Break power down to the state level, and you give citizens an easy method for escaping from what they find intolerable. But bring all discourse to Washington, settle everything at the federal level, use inescapable national power to force dissenters into compliance…. how can such a system avoid becoming tyrannical, even when the people running it have (or claim to have) the best intentions? The essence of freedom is the ability to refuse, the right to say “no.” The crusade to divine popular will, and command obedience in the name of unified purpose, inevitably tramples on that right. We’re told that elections are the only check on power we require… by people who are confident that the work of the previous election winners can never be repealed.

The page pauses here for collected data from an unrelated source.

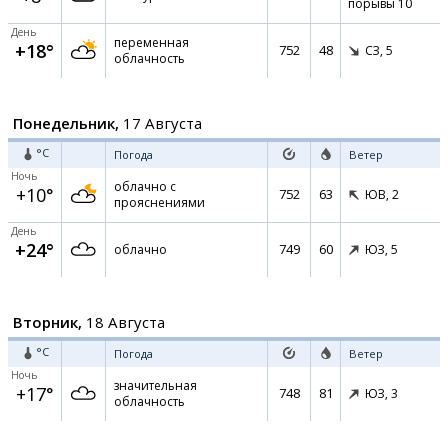
порывы 10
День
переменная
+18°
752
48
СЗ,
5
облачность
Понедельник,
17 Августа
°C
Погода
Ветер
Ночь
облачно с
+10°
752
63
ЮВ,
2
прояснениями
День
+24°
749
60
облачно
ЮЗ,
5
Вторник,
18 Августа
°C
Погода
Ветер
Ночь
значительная
+17°
748
81
ЮЗ,
3
облачность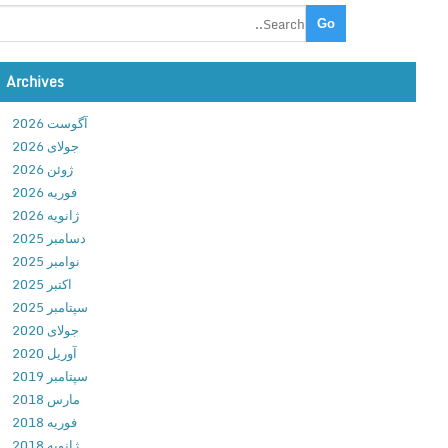
f
s
e
T
n
D
s
Archives
v
e
1
Z
آگوست 2026
.
o
جولای 2026
1
n
ژوئن 2026
.
e
فوریه 2026
7
3
ژانویه 2026
د
v
دسامبر 2025
ا
1
نوامبر 2025
ن
.
اکتبر 2025
ل
1
سپتامبر 2025
و
.
جولای 2020
د
2
آوریل 2020
ب
2
سپتامبر 2019
ا
د
مارس 2018
ز
ا
فوریه 2018
ی
ن
ژانویه 2018
ژ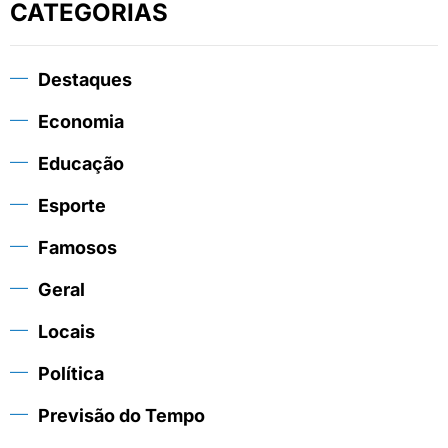
CATEGORIAS
Destaques
Economia
Educação
Esporte
Famosos
Geral
Locais
Política
Previsão do Tempo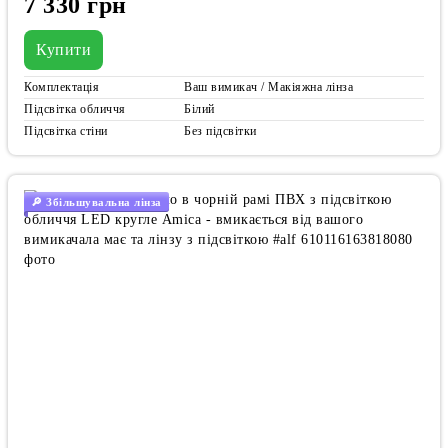
7 330 грн
Купити
Комплектація
Ваш вимикач / Макіяжна лінза
Підсвітка обличчя
Білий
Підсвітка стіни
Без підсвітки
🔎 Збільшувальна лінза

There’s no reason to entertain anyone who claims to know what the American people want. We are a nation of free individuals, not a collective hive. We empower our federal government to secure individual, inalienable rights. Everything else should involve the long, hard, but extremely rewarding process of persuading people to cooperate voluntarily, not defeating and subduing the minority in an election and spitting “I won” in their faces when they express reluctance to go along with the agenda of the victors. But that’s the inevitable, dreary, oppressive result of every ideology that cooks up plans for the people to march in unison until they reach utopia.